Vivo entre dos mundos que, aunque distintos, se cruzan más de lo que imaginamos: las aulas y los códigos. Y desde ese lugar, desde mi doble mirada, me atrevo a escribir lo que muchos prefieren callar: estamos convirtiendo a los niños y niñas en espectáculo. No para admirarlos, sino para consumirlos. TikTok, esa red social donde se mezcla lo gracioso con lo vulgar, lo educativo con lo obsceno, se ha convertido en una vitrina en la que la infancia es exhibida sin pudor, sin filtro y, sobre todo, sin conciencia.
El caso de una niña de apenas cuatro años que se volvió viral por sus bailes sugestivos, no es anecdótico ni aislado. Es síntoma de un fenómeno mucho más grande y más grave: la infantilización del deseo adulto y la normalización de la hipersexualización infantil en redes sociales. Esta menor, que ya acumula casi un millón de seguidores, ha sido elogiada por su “carisma” mientras reproduce movimientos coreográficos que, si fueran hechos por una adulta, pertenecerían al universo del erotismo. ¿Dónde estamos poniendo la línea? ¿Desde cuándo la inocencia se volvió un producto para monetizar?
No es exagerado hablar de explotación infantil. De hecho, la legislación colombiana y los tratados internacionales lo dejan claro: cualquier exposición sistemática de un menor de edad con fines económicos, sin su capacidad de consentimiento pleno y en entornos no protegidos, constituye una forma de explotación. Y, sin embargo, millones de niños bailan cada día en TikTok sin más regulación que el número de seguidores o el apetito del algoritmo. ¿Sabías que TikTok, según Common Sense Media, es una de las plataformas más utilizadas por groomers para acercarse a menores? ¿O que la Internet Watch Foundation identificó en 2019 que más del 50 % del material pedófilo en línea está alojado en plataformas abiertas como esta?
Lo veo a diario: niñas preocupadas por su apariencia en pantalla, por aprender el “paso de moda”, por parecerse a sus influencers favoritas. Y lo más alarmante no es solo lo que ven, sino lo que creen que deben imitar. En Colombia, el 44% de los menores entre 5 y 11 años tienen acceso a redes sociales, según cifras del DANE. ¿Y quién los acompaña? ¿Quién supervisa? ¿Quién les explica que su cuerpo no debe ser su carta de presentación, ni su movimiento la fuente de aprobación ajena?

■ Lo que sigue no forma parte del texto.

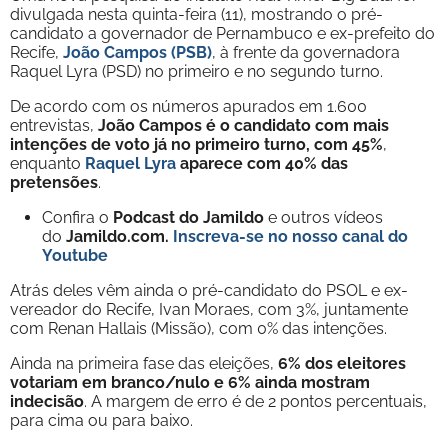
divulgada nesta quinta-feira (11), mostrando o pré-
candidato a governador de Pernambuco e ex-prefeito do
Recife,
João Campos (PSB)
, à frente da governadora
Raquel Lyra (PSD) no primeiro e no segundo turno.
De acordo com os números apurados em 1.600
entrevistas,
João Campos é o candidato com mais
intenções de voto já no primeiro turno, com 45%
,
enquanto
Raquel Lyra
aparece com 40% das
pretensões
.
Confira o
Podcast do Jamildo
e outros vídeos
do
Jamildo.com.
Inscreva-se no nosso
canal do
Youtube
Atrás deles vêm ainda o pré-candidato do PSOL e ex-
vereador do Recife, Ivan Moraes, com 3%, juntamente
com Renan Hallais (Missão), com 0% das intenções.
Ainda na primeira fase das eleições,
6% dos eleitores
votariam em branco/nulo e 6% ainda mostram
indecisão
. A margem de erro é de 2 pontos percentuais,
para cima ou para baixo.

No se trata de satanizar la tecnología. TikTok, como toda herramienta, puede ser una aliada poderosa para enseñar, para crear, para conectar. Pero también puede ser un arma de doble filo, sobre todo cuando el contenido más popular es el más provocador. La lógica de las redes premia lo viral, no lo valioso. Y si no enseñamos a discernir desde pequeños, estaremos formando generaciones que confundan el reconocimiento con la cosificación.
Padres, madres, profes: los niños no son material de marketing ni potenciales celebridades en miniatura. Son personas en desarrollo, vulnerables, con derecho a crecer lejos del lente morboso del mundo adulto. No basta con ponerles un celular: hay que poner límites, acompañar, explicar, estar presentes. Porque detrás de cada like puede haber una mirada que no busca entretenerse, sino consumir. Y eso, en una sociedad con altos índices de abuso sexual infantil, no es un riesgo menor, es una emergencia silenciosa.

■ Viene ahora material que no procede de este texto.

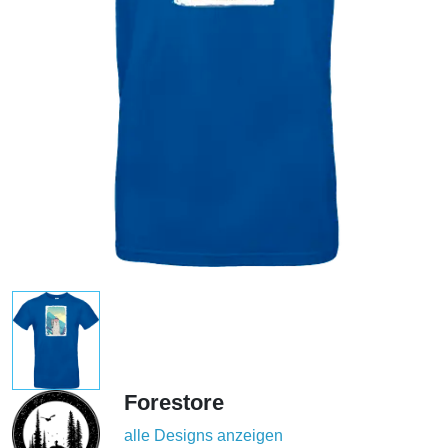
Forestore
alle Designs anzeigen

No nos escandalicemos solo cuando los medios lo denuncian. Escandalicémonos cuando veamos a una niña de nueve años repitiendo un baile que no entiende, pero que todos aplauden. Escandalicémonos cuando el algoritmo valore más un cuerpo moviéndose que una idea expresándose. Y, sobre todo, actuemos. Porque el futuro digital de nuestros niños no se protege con filtros, sino con criterio, presencia y límites. Que TikTok no sea el espacio donde los derechos de los niños bailan al ritmo del morbo.
Es momento de recordar algo esencial: no todo lo que se puede grabar, se debe publicar. No todo lo que se puede compartir, se debe aplaudir. Y no todo lo que parece gracioso es inofensivo. Los niños no son contenido. Son el presente que deberíamos cuidar, no viralizar.